Kurtubî devamla der ki: "Bu zamanda yaşayan
insanlar bana öyle geliyor ki, şu ümmetin, ilk asırdan sonra gelenlerinin
hâlen en iyi ve sözce en doğru olanıdır. Bu sebeple de rüyaları hiç yalan
söylemiyecektir, nitekim hadiste:
اصْدَقُهُمْ رُؤْيا اَصْدَقُهُمْ حَدِيثاً
"Rüyaca en doğruları, sözce en doğrularıdır."
buyurulmuştur. Gerçekten bu böyledir, çünkü kim doğru söylerse kalbi
nurlanır, idraki kuvvet kazanır ve mânalar, sahih şekilde o idrakte
nakşolunur. Böylece uyanık halde çoğunlukla sıdk üzere olan kimseye, bu hal
uykuda da refakat eder ve doğru olandan başka bir şey görmez. Elbette
yalancının veya doğru ve yalanı karıştıran kimsenin hâli böyle olmayacaktır.

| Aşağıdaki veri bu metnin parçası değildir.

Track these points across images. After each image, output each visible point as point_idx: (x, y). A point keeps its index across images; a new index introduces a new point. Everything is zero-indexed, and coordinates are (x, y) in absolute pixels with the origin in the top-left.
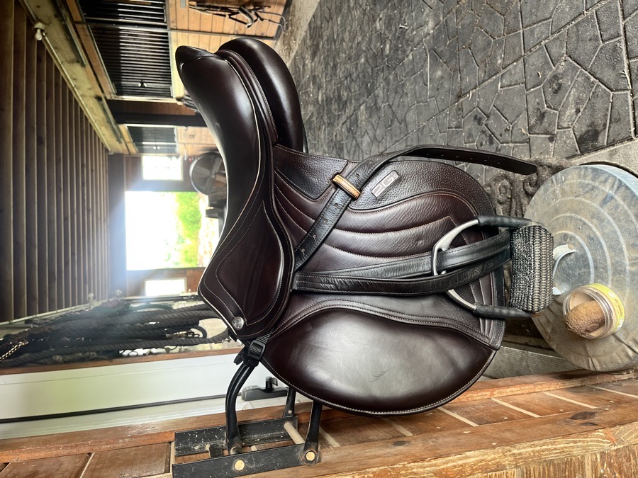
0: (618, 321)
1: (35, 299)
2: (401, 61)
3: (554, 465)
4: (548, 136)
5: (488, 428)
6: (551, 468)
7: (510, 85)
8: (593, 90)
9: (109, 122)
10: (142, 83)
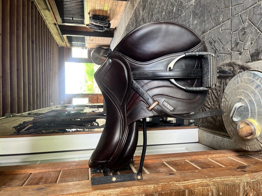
0: (258, 133)
1: (31, 105)
2: (180, 15)
3: (229, 186)
4: (239, 52)
5: (205, 170)
6: (227, 186)
7: (225, 30)
8: (258, 36)
9: (59, 34)
10: (73, 18)
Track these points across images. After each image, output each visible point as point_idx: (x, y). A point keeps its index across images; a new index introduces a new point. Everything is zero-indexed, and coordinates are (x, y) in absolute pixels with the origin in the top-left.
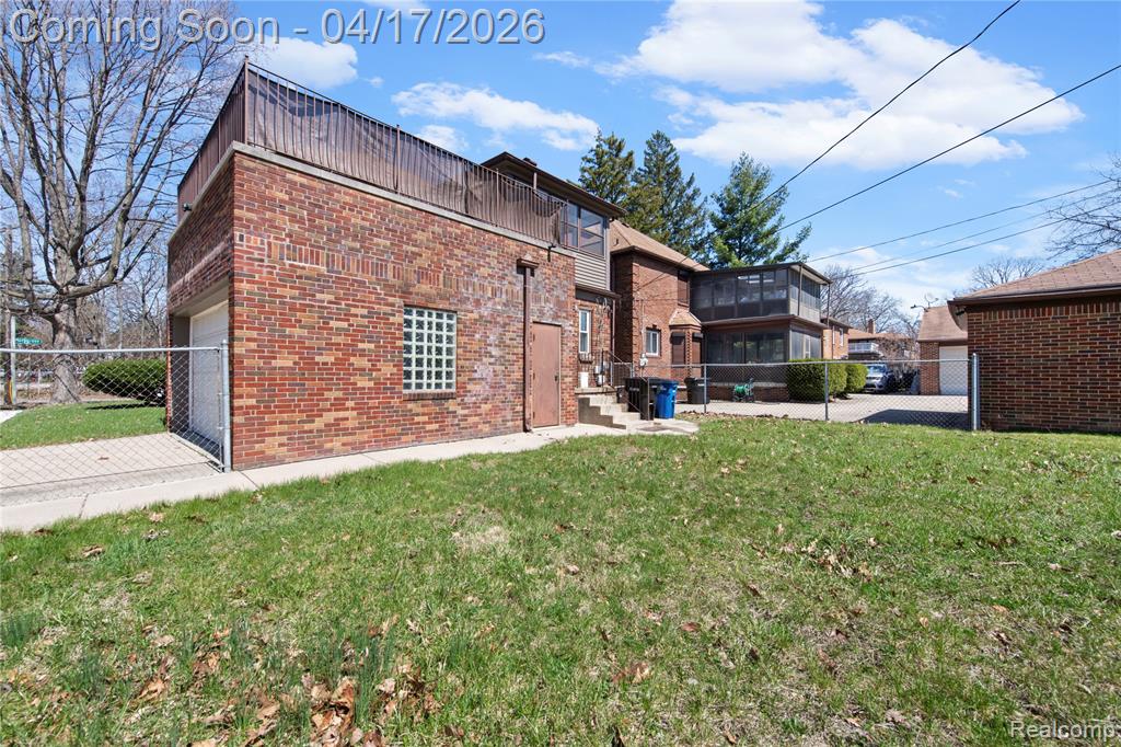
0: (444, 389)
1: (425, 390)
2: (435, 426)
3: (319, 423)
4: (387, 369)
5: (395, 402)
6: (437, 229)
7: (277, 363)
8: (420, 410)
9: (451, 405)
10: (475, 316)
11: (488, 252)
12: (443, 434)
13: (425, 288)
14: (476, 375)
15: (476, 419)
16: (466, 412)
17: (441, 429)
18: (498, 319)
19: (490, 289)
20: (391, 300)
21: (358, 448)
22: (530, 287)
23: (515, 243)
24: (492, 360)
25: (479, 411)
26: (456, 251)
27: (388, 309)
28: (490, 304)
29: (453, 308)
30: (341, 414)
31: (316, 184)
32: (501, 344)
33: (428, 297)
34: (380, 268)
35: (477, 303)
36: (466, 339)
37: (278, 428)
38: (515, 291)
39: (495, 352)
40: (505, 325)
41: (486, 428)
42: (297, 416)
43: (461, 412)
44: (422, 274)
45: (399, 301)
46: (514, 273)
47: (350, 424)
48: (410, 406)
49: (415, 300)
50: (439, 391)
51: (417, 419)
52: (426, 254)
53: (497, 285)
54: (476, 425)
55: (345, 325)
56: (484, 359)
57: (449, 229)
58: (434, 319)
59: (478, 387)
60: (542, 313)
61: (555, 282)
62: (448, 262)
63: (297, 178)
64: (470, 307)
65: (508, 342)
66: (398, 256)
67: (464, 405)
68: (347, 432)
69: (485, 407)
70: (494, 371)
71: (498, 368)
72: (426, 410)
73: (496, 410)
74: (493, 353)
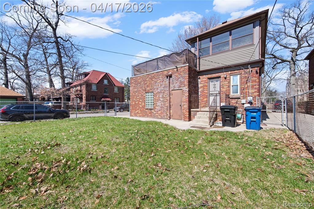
0: (152, 108)
1: (149, 108)
2: (150, 115)
3: (136, 112)
4: (143, 104)
5: (144, 109)
6: (150, 77)
7: (133, 103)
8: (148, 111)
9: (153, 111)
10: (157, 92)
11: (160, 76)
12: (151, 116)
13: (148, 89)
14: (157, 105)
15: (158, 114)
16: (155, 113)
17: (151, 115)
18: (162, 91)
19: (160, 85)
20: (143, 92)
21: (140, 116)
22: (171, 81)
23: (166, 71)
24: (161, 101)
25: (158, 113)
26: (153, 79)
27: (143, 94)
28: (160, 88)
29: (152, 91)
30: (138, 111)
31: (136, 78)
32: (163, 97)
33: (149, 90)
34: (142, 87)
35: (157, 89)
36: (155, 97)
37: (133, 112)
38: (166, 83)
39: (161, 99)
40: (164, 92)
41: (160, 117)
42: (135, 111)
43: (154, 113)
44: (148, 86)
45: (144, 92)
46: (166, 79)
47: (139, 112)
48: (146, 110)
49: (147, 91)
50: (151, 108)
51: (147, 113)
52: (148, 82)
53: (162, 83)
54: (157, 116)
55: (138, 97)
56: (159, 101)
57: (152, 75)
58: (150, 94)
59: (158, 108)
60: (174, 87)
61: (179, 77)
62: (152, 82)
63: (134, 78)
64: (156, 90)
65: (165, 97)
66: (144, 84)
67: (155, 111)
68: (139, 114)
69: (159, 112)
70: (161, 104)
71: (162, 103)
72: (149, 111)
73: (162, 113)
74: (161, 100)
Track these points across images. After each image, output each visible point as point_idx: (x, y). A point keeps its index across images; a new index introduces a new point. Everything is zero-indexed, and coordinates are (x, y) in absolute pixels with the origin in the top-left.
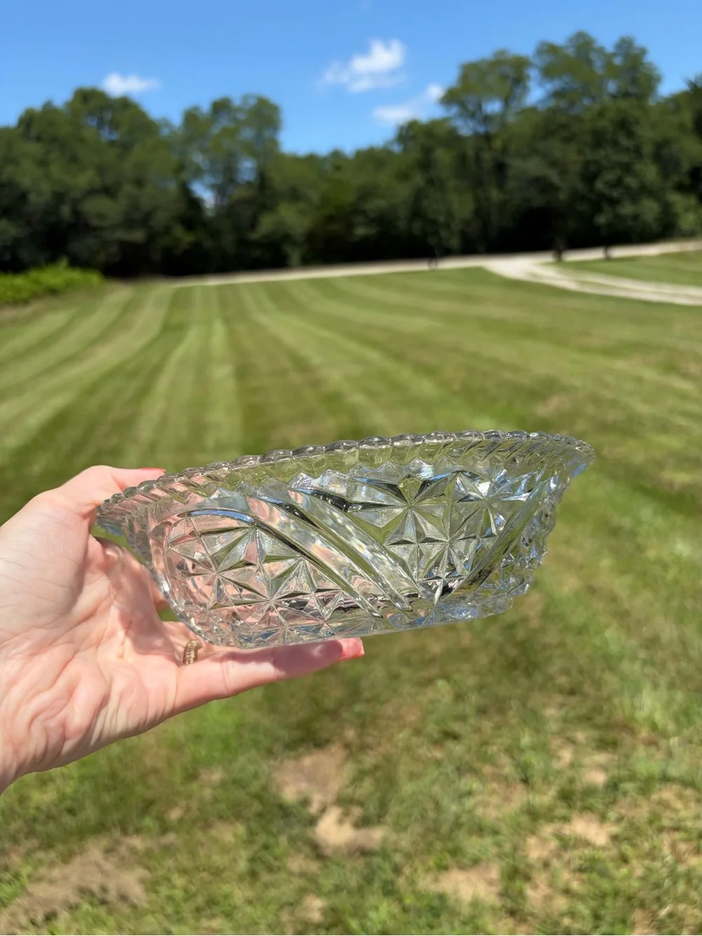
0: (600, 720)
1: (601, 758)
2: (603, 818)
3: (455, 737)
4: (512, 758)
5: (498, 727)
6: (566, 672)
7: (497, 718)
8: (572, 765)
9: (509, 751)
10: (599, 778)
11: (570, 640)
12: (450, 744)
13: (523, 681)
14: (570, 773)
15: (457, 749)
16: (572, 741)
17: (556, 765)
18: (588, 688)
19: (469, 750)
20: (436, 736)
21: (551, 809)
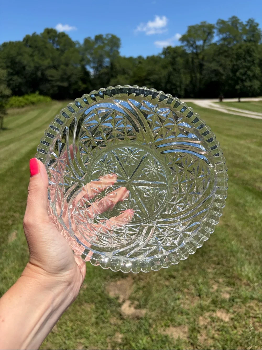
0: (228, 275)
1: (228, 289)
2: (228, 311)
3: (174, 278)
4: (195, 287)
5: (190, 275)
6: (216, 256)
7: (190, 272)
8: (217, 291)
9: (194, 284)
10: (227, 296)
11: (218, 244)
12: (172, 280)
13: (200, 258)
14: (216, 294)
15: (174, 282)
16: (218, 282)
17: (211, 290)
18: (224, 262)
19: (179, 283)
20: (167, 277)
21: (209, 307)
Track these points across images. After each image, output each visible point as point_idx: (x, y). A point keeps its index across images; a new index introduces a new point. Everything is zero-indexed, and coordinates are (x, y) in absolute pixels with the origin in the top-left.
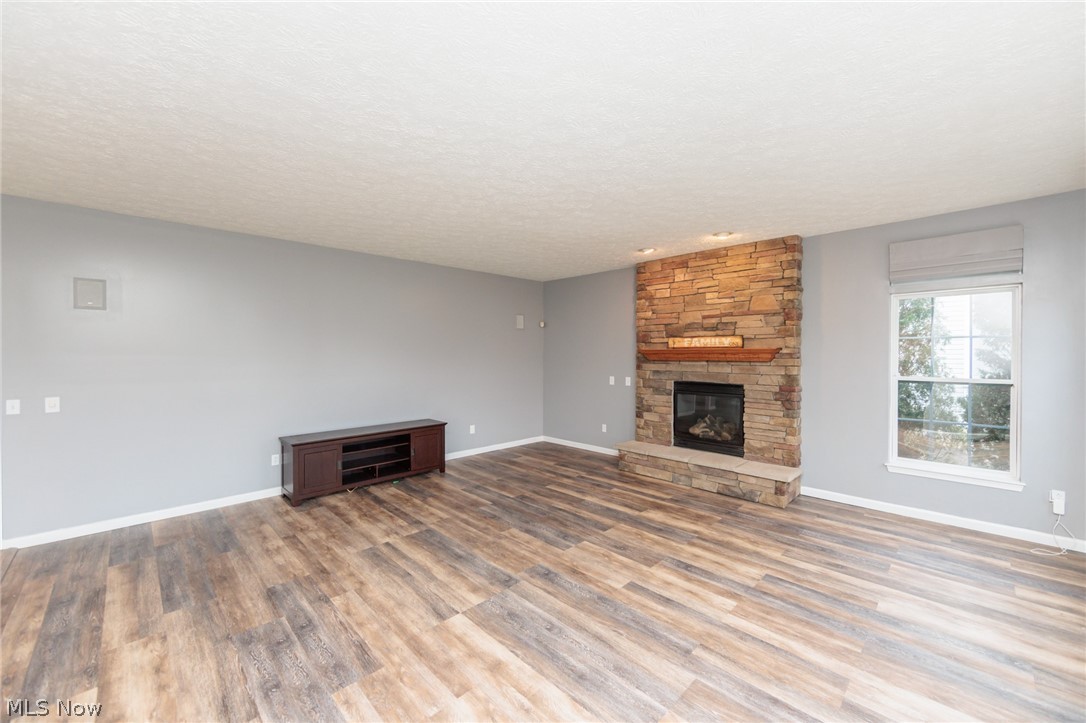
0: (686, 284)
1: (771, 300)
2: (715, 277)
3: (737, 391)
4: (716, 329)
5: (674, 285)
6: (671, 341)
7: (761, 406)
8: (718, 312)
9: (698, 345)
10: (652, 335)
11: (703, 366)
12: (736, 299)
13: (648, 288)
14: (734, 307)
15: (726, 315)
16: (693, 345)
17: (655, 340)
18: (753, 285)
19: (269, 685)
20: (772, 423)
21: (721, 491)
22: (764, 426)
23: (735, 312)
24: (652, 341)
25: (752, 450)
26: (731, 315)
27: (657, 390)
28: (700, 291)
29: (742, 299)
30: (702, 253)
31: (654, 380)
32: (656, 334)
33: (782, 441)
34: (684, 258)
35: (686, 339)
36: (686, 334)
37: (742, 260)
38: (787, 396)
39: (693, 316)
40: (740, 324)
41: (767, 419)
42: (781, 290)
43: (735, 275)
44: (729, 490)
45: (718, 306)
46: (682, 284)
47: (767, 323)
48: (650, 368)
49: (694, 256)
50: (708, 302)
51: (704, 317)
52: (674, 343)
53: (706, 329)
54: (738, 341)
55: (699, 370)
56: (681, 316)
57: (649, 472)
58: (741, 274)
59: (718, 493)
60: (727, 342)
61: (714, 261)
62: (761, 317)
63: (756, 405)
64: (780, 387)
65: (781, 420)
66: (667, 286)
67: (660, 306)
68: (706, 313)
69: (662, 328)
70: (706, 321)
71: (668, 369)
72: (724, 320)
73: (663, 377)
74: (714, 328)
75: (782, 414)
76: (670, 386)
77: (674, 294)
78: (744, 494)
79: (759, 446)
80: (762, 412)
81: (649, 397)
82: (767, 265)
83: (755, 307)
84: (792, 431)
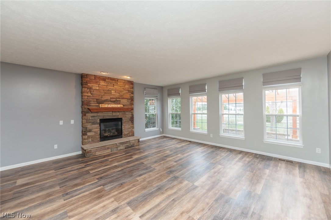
0: (104, 86)
1: (128, 96)
2: (114, 86)
3: (120, 120)
4: (115, 102)
5: (100, 86)
6: (100, 105)
7: (127, 123)
8: (115, 97)
9: (110, 107)
10: (91, 102)
11: (111, 113)
12: (120, 94)
13: (89, 84)
14: (120, 96)
15: (118, 98)
16: (109, 107)
17: (92, 105)
18: (125, 91)
19: (244, 215)
20: (129, 126)
21: (126, 147)
22: (127, 128)
23: (120, 97)
24: (91, 105)
25: (125, 135)
26: (119, 98)
27: (94, 123)
28: (110, 90)
29: (122, 94)
30: (111, 78)
31: (92, 120)
32: (93, 102)
33: (131, 131)
34: (104, 78)
35: (106, 105)
36: (105, 103)
37: (122, 84)
38: (132, 120)
39: (107, 97)
40: (121, 101)
41: (128, 126)
42: (130, 93)
43: (120, 87)
44: (128, 146)
45: (115, 95)
46: (103, 86)
47: (128, 101)
48: (89, 115)
49: (108, 78)
50: (112, 93)
51: (111, 98)
52: (102, 106)
53: (112, 102)
54: (122, 106)
55: (110, 114)
56: (103, 97)
57: (102, 152)
58: (121, 87)
59: (125, 148)
60: (119, 106)
61: (114, 81)
62: (126, 100)
63: (125, 123)
64: (131, 117)
65: (131, 126)
66: (98, 85)
67: (95, 92)
68: (112, 97)
69: (95, 100)
70: (111, 99)
71: (98, 115)
72: (117, 99)
73: (96, 118)
74: (114, 102)
75: (131, 124)
76: (98, 121)
77: (100, 89)
78: (132, 146)
79: (126, 133)
80: (127, 124)
81: (89, 126)
82: (128, 87)
83: (125, 97)
84: (133, 127)
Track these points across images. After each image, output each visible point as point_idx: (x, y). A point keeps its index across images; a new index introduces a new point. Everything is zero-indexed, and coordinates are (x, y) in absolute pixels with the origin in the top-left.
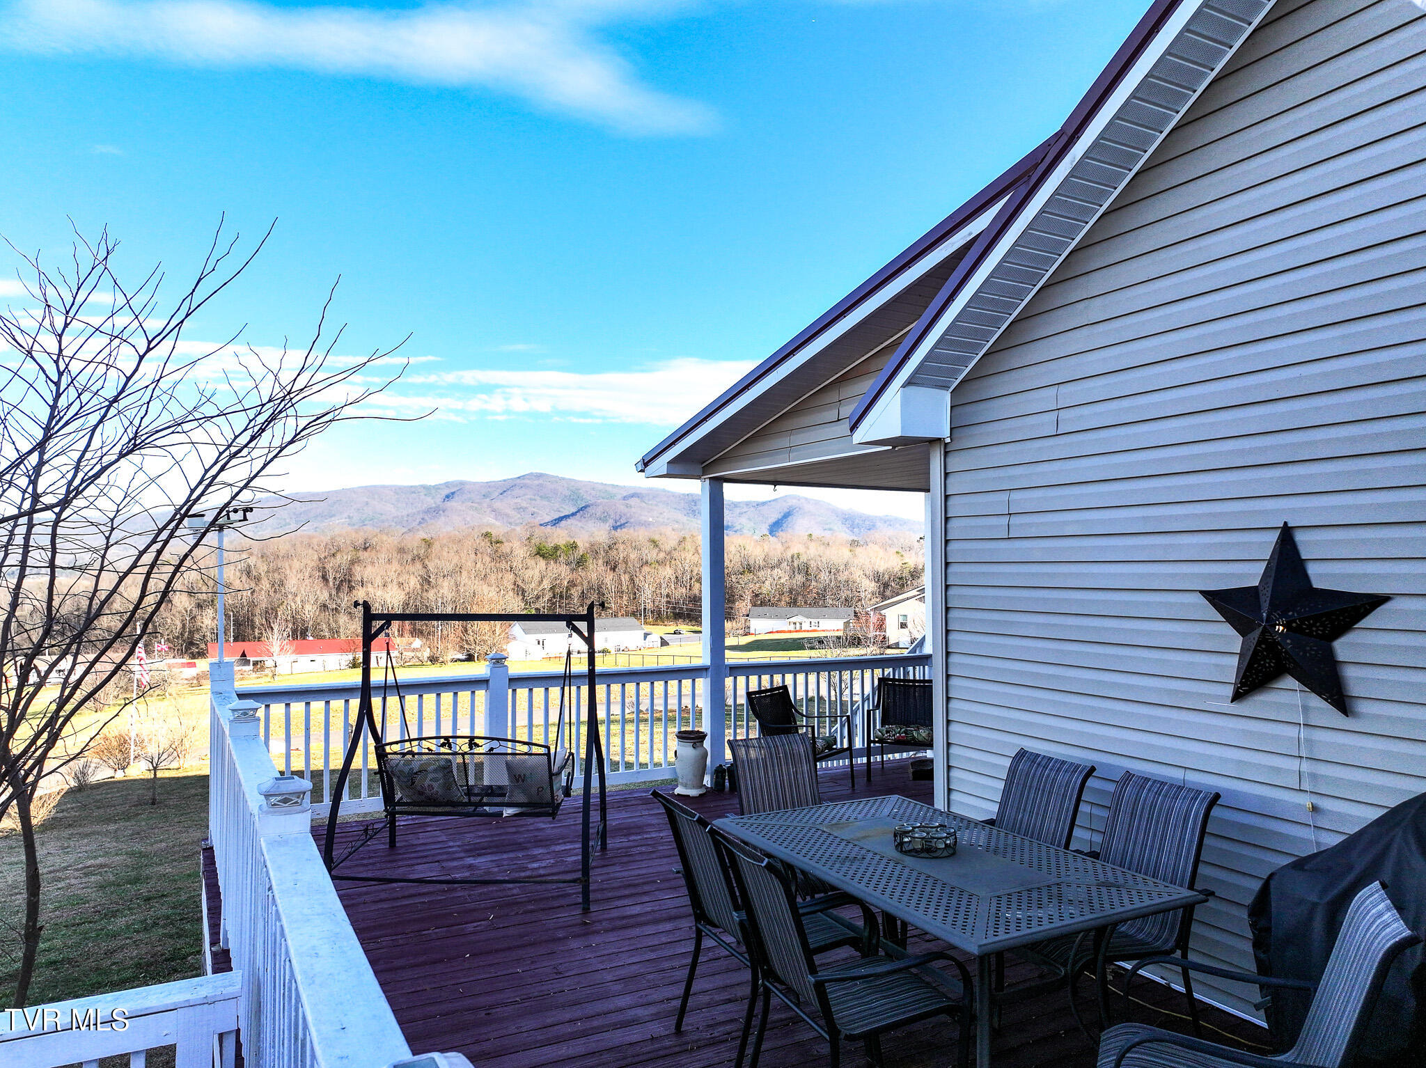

Bu kimse kalbini bozup karartmıştır. Onun karmakarışık, mânâsız şeyler
görmesi normaldir. Pek nâdir durumlarda doğru sözlünün, sahih olmayan;
yalancının da sahih olan bir rüya görmesi vukuattandır. Ancak çokca,
ekseriyetle vukua gelen durum yukarıda söylediğimiz gibidir."
İbnu Hacer der ki: Bu açıklama, yukarıda:
"Rüya, sâdık ve sâlih mü'minden sâdır olduğu takdirde peygamberliğin
cüzlerinden bir cüzdür" diye ifade ettiğimiz görüşü teyid eder.
6- İbnu Ebî Cemre, "Ahirzamanda mü'minin
rüyası neredeyse yalan söylemez" hadisini şöyle anlar: "Rüya, o zaman,
tâbire ihtiyaç göstermeyecek bir açıklıkta olur, ona yalan da karışmaz. Bu,
daha önceki rüyaların hilafı bir durumdur. Zîra, önceki zamanda görülen
rüyaların te'vili kapalıdır, sâdece tâbirciler açıklayabilir, üstelik
tâbircinin dediği gibi de çıkmayabilir. Böylece onlara yalanın da girmiş
olduğunu anlarız... Bunun âhirzamana has kılınmasındaki hikmet, mü'min, o
zamanda garib (yalnız, hâmisiz) olacağından dolayıdır... Bu sebeple o vakit
mü'minin dostu ve yardımcısı pek azdır. Allah, onlara rüyayı sadıka ile
ikramda bulunur. Hadislerde, mü'minin rüyası nübüvvetin kaçta kaçı olduğuna
dair rivayetten rivayete değişen ihtilâfı bu sebeple izah etmek mümkündür.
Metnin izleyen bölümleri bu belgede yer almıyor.